• **Aim of the task**
Restate, exactly as written, the entries below from the line that holds "- Status workflow system" through the line that holds "有两种方式创建过去声明的类的实例：". Pictures are not part of the copy.

Plain-text document sources
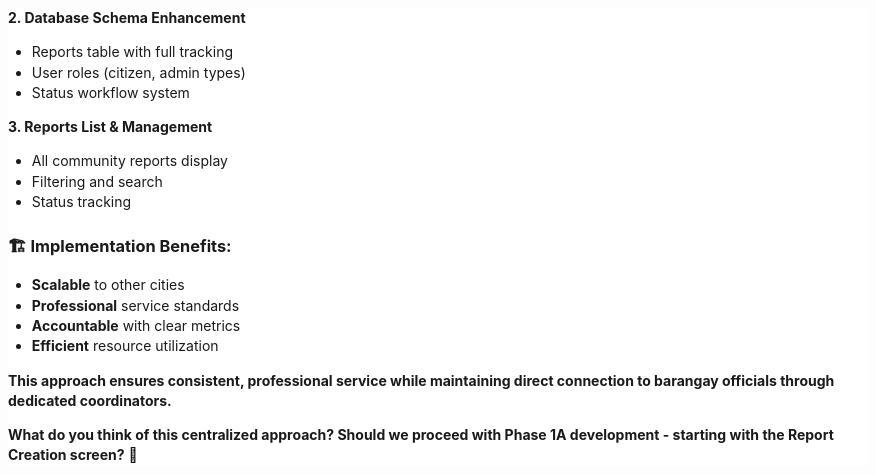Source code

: **2. Database Schema Enhancement**
- Reports table with full tracking
- User roles (citizen, admin types)
- Status workflow system

**3. Reports List & Management**
- All community reports display
- Filtering and search
- Status tracking

### **🏗️ Implementation Benefits:**
- **Scalable** to other cities
- **Professional** service standards
- **Accountable** with clear metrics
- **Efficient** resource utilization

**This approach ensures consistent, professional service while maintaining direct connection to barangay officials through dedicated coordinators.**

**What do you think of this centralized approach? Should we proceed with Phase 1A development - starting with the Report Creation screen?** 🚀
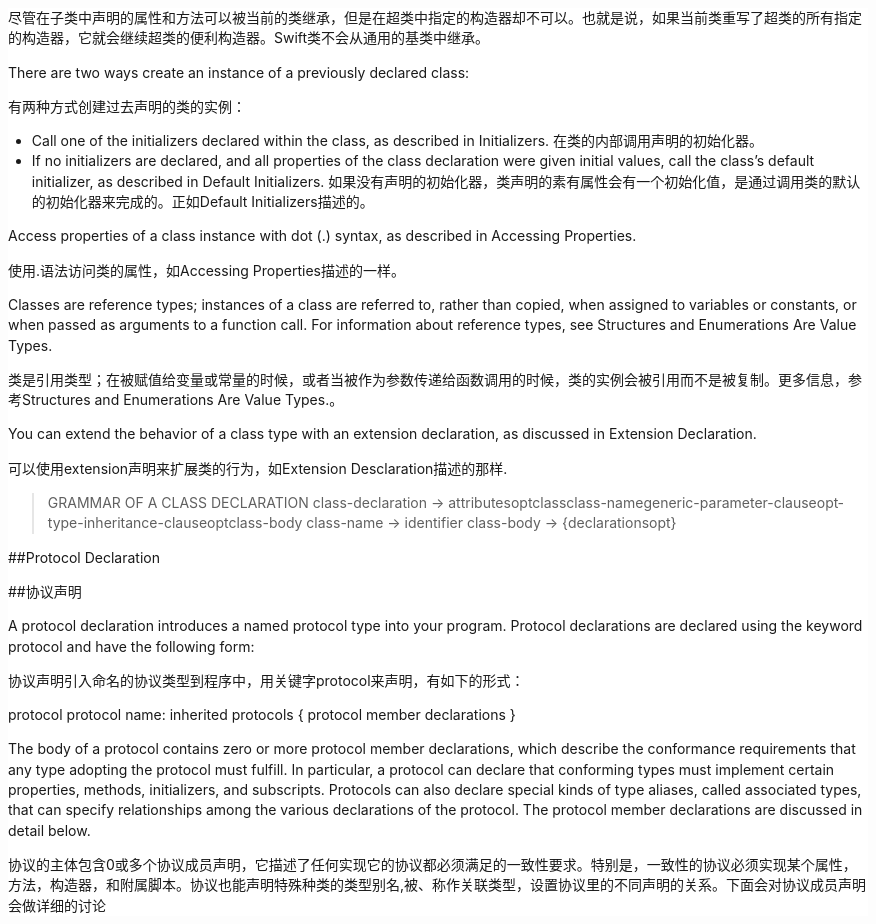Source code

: 尽管在子类中声明的属性和方法可以被当前的类继承，但是在超类中指定的构造器却不可以。也就是说，如果当前类重写了超类的所有指定的构造器，它就会继续超类的便利构造器。Swift类不会从通用的基类中继承。

There are two ways create an instance of a previously declared class:

有两种方式创建过去声明的类的实例：

- Call one of the initializers declared within the class, as described in Initializers.
  在类的内部调用声明的初始化器。
- If no initializers are declared, and all properties of the class declaration were given initial values, call the class’s default initializer, as described in Default Initializers.
  如果没有声明的初始化器，类声明的素有属性会有一个初始化值，是通过调用类的默认的初始化器来完成的。正如Default             Initializers描述的。



Access properties of a class instance with dot (.) syntax, as described in Accessing Properties.

使用.语法访问类的属性，如Accessing Properties描述的一样。


Classes are reference types; instances of a class are referred to, rather than copied, when assigned to variables or constants, or when passed as arguments to a function call. For information about reference types, see Structures and Enumerations Are Value Types.

类是引用类型；在被赋值给变量或常量的时候，或者当被作为参数传递给函数调用的时候，类的实例会被引用而不是被复制。更多信息，参考Structures and Enumerations Are Value Types.。


You can extend the behavior of a class type with an extension declaration, as discussed in Extension Declaration.

可以使用extension声明来扩展类的行为，如Extension Desclaration描述的那样.


 >  GRAMMAR OF A CLASS DECLARATION
 >   class-declaration → attributes­opt­class­class-name­generic-parameter-clause­opt­type-inheritance-clause­opt­class-body­
 >   class-name → identifier­
 >  class-body → {­declarations­opt­}

##Protocol Declaration

##协议声明

A protocol declaration introduces a named protocol type into your program. Protocol declarations are declared using the keyword protocol and have the following form:

协议声明引入命名的协议类型到程序中，用关键字protocol来声明，有如下的形式：


  protocol protocol name: inherited protocols {
     protocol member declarations
  }

The body of a protocol contains zero or more protocol member declarations, which describe the conformance requirements that any type adopting the protocol must fulfill. In particular, a protocol can declare that conforming types must implement certain properties, methods, initializers, and subscripts. Protocols can also declare special kinds of type aliases, called associated types, that can specify relationships among the various declarations of the protocol. The protocol member declarations are discussed in detail below.

协议的主体包含0或多个协议成员声明，它描述了任何实现它的协议都必须满足的一致性要求。特别是，一致性的协议必须实现某个属性，方法，构造器，和附属脚本。协议也能声明特殊种类的类型别名,被、称作关联类型，设置协议里的不同声明的关系。下面会对协议成员声明会做详细的讨论
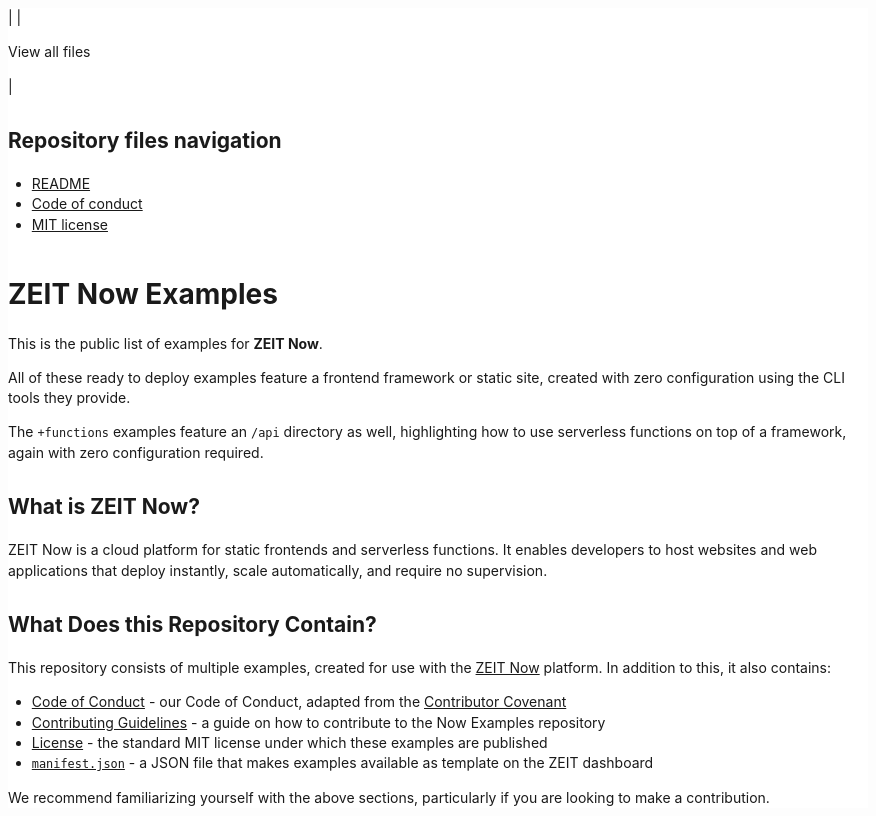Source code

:  |
| 

View all files

 |

Repository files navigation
---------------------------

*   [README](https://github.com/thedemodev/now-examples?screenshot=true#)
*   [Code of conduct](https://github.com/thedemodev/now-examples?screenshot=true#)
*   [MIT license](https://github.com/thedemodev/now-examples?screenshot=true#)

ZEIT Now Examples
=================

[](https://github.com/thedemodev/now-examples?screenshot=true#zeit-now-examples)

This is the public list of examples for **ZEIT Now**.

All of these ready to deploy examples feature a frontend framework or static site, created with zero configuration using the CLI tools they provide.

The `+functions` examples feature an `/api` directory as well, highlighting how to use serverless functions on top of a framework, again with zero configuration required.

What is ZEIT Now?
-----------------

[](https://github.com/thedemodev/now-examples?screenshot=true#what-is-zeit-now)

ZEIT Now is a cloud platform for static frontends and serverless functions. It enables developers to host websites and web applications that deploy instantly, scale automatically, and require no supervision.

What Does this Repository Contain?
----------------------------------

[](https://github.com/thedemodev/now-examples?screenshot=true#what-does-this-repository-contain)

This repository consists of multiple examples, created for use with the [ZEIT Now](https://zeit.co/now) platform. In addition to this, it also contains:

*   [Code of Conduct](https://github.com/zeit/now-examples/blob/master/CODE_OF_CONDUCT.md) - our Code of Conduct, adapted from the [Contributor Covenant](http://contributor-covenant.org/)
*   [Contributing Guidelines](https://github.com/zeit/now-examples/blob/master/CONTRIBUTING.md) - a guide on how to contribute to the Now Examples repository
*   [License](https://github.com/zeit/now-examples/blob/master/LICENSE.md) - the standard MIT license under which these examples are published
*   [`manifest.json`](https://github.com/zeit/now-examples/blob/master/manifest.json) - a JSON file that makes examples available as template on the ZEIT dashboard

We recommend familiarizing yourself with the above sections, particularly if you are looking to make a contribution.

• **Solution for this task**
- Status workflow system

**3. Reports List & Management**
- All community reports display
- Filtering and search
- Status tracking

### **🏗️ Implementation Benefits:**
- **Scalable** to other cities
- **Professional** service standards
- **Accountable** with clear metrics
- **Efficient** resource utilization

**This approach ensures consistent, professional service while maintaining direct connection to barangay officials through dedicated coordinators.**

**What do you think of this centralized approach? Should we proceed with Phase 1A development - starting with the Report Creation screen?** 🚀
Source code

: 尽管在子类中声明的属性和方法可以被当前的类继承，但是在超类中指定的构造器却不可以。也就是说，如果当前类重写了超类的所有指定的构造器，它就会继续超类的便利构造器。Swift类不会从通用的基类中继承。

There are two ways create an instance of a previously declared class:

有两种方式创建过去声明的类的实例：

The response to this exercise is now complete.